[Start of Attachment]

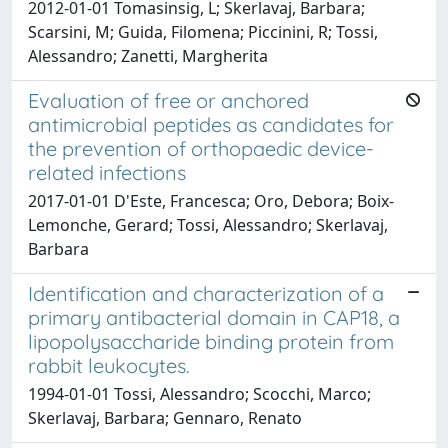
2012-01-01 Tomasinsig, L; Skerlavaj, Barbara;
Scarsini, M; Guida, Filomena; Piccinini, R; Tossi,
Alessandro; Zanetti, Margherita
Evaluation of free or anchored
antimicrobial peptides as candidates for
the prevention of orthopaedic device-
related infections
2017-01-01 D'Este, Francesca; Oro, Debora; Boix-
Lemonche, Gerard; Tossi, Alessandro; Skerlavaj,
Barbara
Identification and characterization of a
primary antibacterial domain in CAP18, a
lipopolysaccharide binding protein from
rabbit leukocytes.
1994-01-01 Tossi, Alessandro; Scocchi, Marco;
Skerlavaj, Barbara; Gennaro, Renato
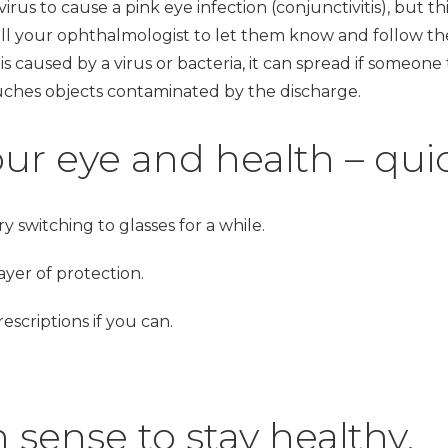
irus to cause a pink eye infection (conjunctivitis), but thi
all your ophthalmologist to let them know and follow the
s caused by a virus or bacteria, it can spread if someone
uches objects contaminated by the discharge.
ur eye and health – quic
ry switching to glasses for a while.
yer of protection.
scriptions if you can.
ense to stay healthy.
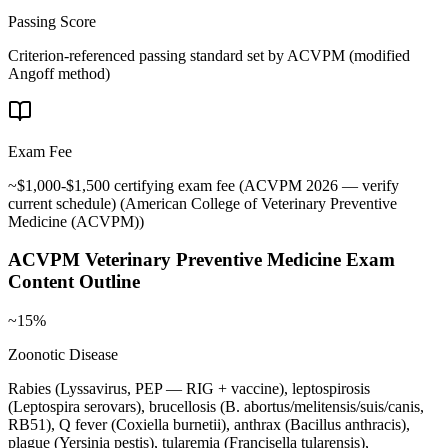
Passing Score
Criterion-referenced passing standard set by ACVPM (modified
Angoff method)
Exam Fee
~$1,000-$1,500 certifying exam fee (ACVPM 2026 — verify
current schedule)
(
American College of Veterinary Preventive
Medicine (ACVPM)
)
ACVPM Veterinary Preventive Medicine
Exam
Content Outline
~15%
Zoonotic Disease
Rabies (Lyssavirus, PEP — RIG + vaccine), leptospirosis
(Leptospira serovars), brucellosis (B. abortus/melitensis/suis/canis,
RB51), Q fever (Coxiella burnetii), anthrax (Bacillus anthracis),
plague (Yersinia pestis), tularemia (Francisella tularensis),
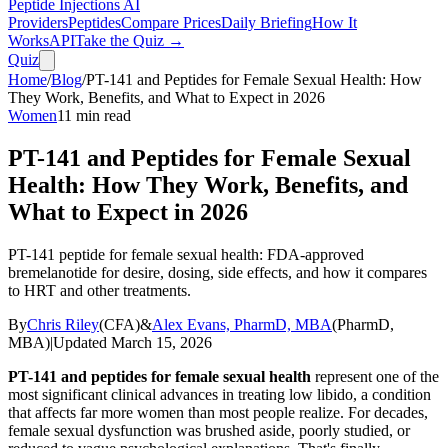
Peptide Injections
AI
Providers
Peptides
Compare Prices
Daily Briefing
How It
Works
API
Take the Quiz →
Quiz
Home
/
Blog
/
PT-141 and Peptides for Female Sexual Health: How
They Work, Benefits, and What to Expect in 2026
Women
11
min read
PT-141 and Peptides for Female Sexual
Health: How They Work, Benefits, and
What to Expect in 2026
PT-141 peptide for female sexual health: FDA-approved
bremelanotide for desire, dosing, side effects, and how it compares
to HRT and other treatments.
By
Chris Riley
(
CFA
)
&
Alex Evans, PharmD, MBA
(
PharmD,
MBA
)
|
Updated
March 15, 2026
PT-141 and peptides for female sexual health
represent one of the
most significant clinical advances in treating low libido, a condition
that affects far more women than most people realize. For decades,
female sexual dysfunction was brushed aside, poorly studied, or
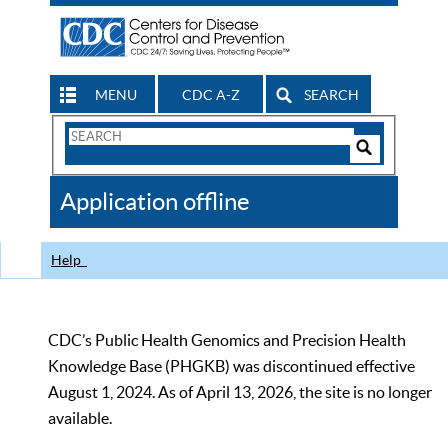
MENU
CDC A-Z
SEARCH
Search
Form
Search
Controls
The
Application offline
CDC
Help
CDC’s Public Health Genomics and Precision Health
Knowledge Base (PHGKB) was discontinued effective
August 1, 2024. As of April 13, 2026, the site is no longer
available.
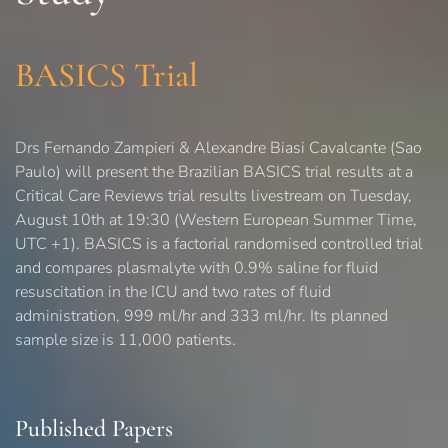
BASICS Trial
Drs Fernando Zampieri & Alexandre Biasi Cavalcante (Sao
Paulo) will present the Brazilian BASICS trial results at a
Critical Care Reviews trial results livestream on Tuesday,
August 10th at 19:30 (Western European Summer Time,
UTC +1). BASICS is a factorial randomised controlled trial
and compares plasmalyte with 0.9% saline for fluid
resuscitation in the ICU and two rates of fluid
administration, 999 ml/hr and 333 ml/hr. Its planned
sample size is 11,000 patients.
Published Papers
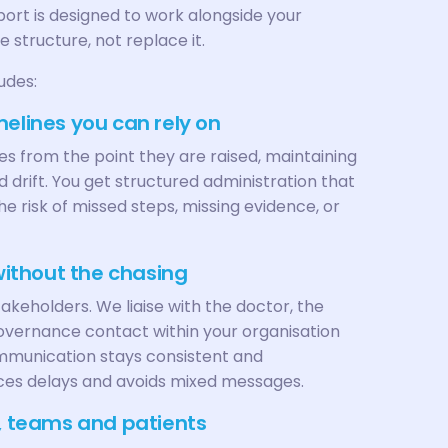
rt is designed to work alongside your
 structure, not replace it.
udes:
melines you can rely on
s from the point they are raised, maintaining
id drift. You get structured administration that
 risk of missed steps, missing evidence, or
 without the chasing
akeholders. We liaise with the doctor, the
governance contact within your organisation
ommunication stays consistent and
ces delays and avoids mixed messages.
s, teams and patients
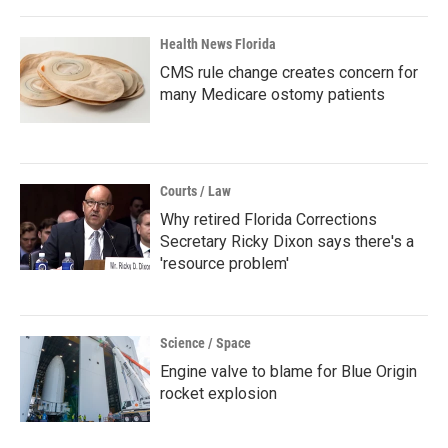
Health News Florida
CMS rule change creates concern for
many Medicare ostomy patients
Courts / Law
Why retired Florida Corrections
Secretary Ricky Dixon says there's a
'resource problem'
Science / Space
Engine valve to blame for Blue Origin
rocket explosion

[End of Attachment]

» EXERCISE:
Copy every line above exactly; images stay out.

» SOLUTION TO THIS EXERCISE:
2012-01-01 Tomasinsig, L; Skerlavaj, Barbara;
Scarsini, M; Guida, Filomena; Piccinini, R; Tossi,
Alessandro; Zanetti, Margherita
Evaluation of free or anchored
antimicrobial peptides as candidates for
the prevention of orthopaedic device-
related infections
2017-01-01 D'Este, Francesca; Oro, Debora; Boix-
Lemonche, Gerard; Tossi, Alessandro; Skerlavaj,
Barbara
Identification and characterization of a
primary antibacterial domain in CAP18, a
lipopolysaccharide binding protein from
rabbit leukocytes.
1994-01-01 Tossi, Alessandro; Scocchi, Marco;
Skerlavaj, Barbara; Gennaro, Renato
irus to cause a pink eye infection (conjunctivitis), but thi
all your ophthalmologist to let them know and follow the
s caused by a virus or bacteria, it can spread if someone
uches objects contaminated by the discharge.
ur eye and health – quic
ry switching to glasses for a while.
yer of protection.
scriptions if you can.
ense to stay healthy.
Passing Score
Criterion-referenced passing standard set by ACVPM (modified
Angoff method)
Exam Fee
~$1,000-$1,500 certifying exam fee (ACVPM 2026 — verify
current schedule)
(
American College of Veterinary Preventive
Medicine (ACVPM)
)
ACVPM Veterinary Preventive Medicine
Exam
Content Outline
~15%
Zoonotic Disease
Rabies (Lyssavirus, PEP — RIG + vaccine), leptospirosis
(Leptospira serovars), brucellosis (B. abortus/melitensis/suis/canis,
RB51), Q fever (Coxiella burnetii), anthrax (Bacillus anthracis),
plague (Yersinia pestis), tularemia (Francisella tularensis),
Peptide Injections
AI
Providers
Peptides
Compare Prices
Daily Briefing
How It
Works
API
Take the Quiz →
Quiz
Home
/
Blog
/
PT-141 and Peptides for Female Sexual Health: How
They Work, Benefits, and What to Expect in 2026
Women
11
min read
PT-141 and Peptides for Female Sexual
Health: How They Work, Benefits, and
What to Expect in 2026
PT-141 peptide for female sexual health: FDA-approved
bremelanotide for desire, dosing, side effects, and how it compares
to HRT and other treatments.
By
Chris Riley
(
CFA
)
&
Alex Evans, PharmD, MBA
(
PharmD,
MBA
)
|
Updated
March 15, 2026
PT-141 and peptides for female sexual health
represent one of the
most significant clinical advances in treating low libido, a condition
that affects far more women than most people realize. For decades,
female sexual dysfunction was brushed aside, poorly studied, or
MENU
CDC A-Z
SEARCH
Search
Form
Search
Controls
The
Application offline
CDC
Help
CDC’s Public Health Genomics and Precision Health
Knowledge Base (PHGKB) was discontinued effective
August 1, 2024. As of April 13, 2026, the site is no longer
available.
BASICS Trial
Drs Fernando Zampieri & Alexandre Biasi Cavalcante (Sao
Paulo) will present the Brazilian BASICS trial results at a
Critical Care Reviews trial results livestream on Tuesday,
August 10th at 19:30 (Western European Summer Time,
UTC +1). BASICS is a factorial randomised controlled trial
and compares plasmalyte with 0.9% saline for fluid
resuscitation in the ICU and two rates of fluid
administration, 999 ml/hr and 333 ml/hr. Its planned
sample size is 11,000 patients.
Published Papers
rt is designed to work alongside your
 structure, not replace it.
udes:
melines you can rely on
s from the point they are raised, maintaining
id drift. You get structured administration that
 risk of missed steps, missing evidence, or
 without the chasing
akeholders. We liaise with the doctor, the
governance contact within your organisation
ommunication stays consistent and
ces delays and avoids mixed messages.
s, teams and patients
Health News Florida
CMS rule change creates concern for
many Medicare ostomy patients
Courts / Law
Why retired Florida Corrections
Secretary Ricky Dixon says there's a
'resource problem'
Science / Space
Engine valve to blame for Blue Origin
rocket explosion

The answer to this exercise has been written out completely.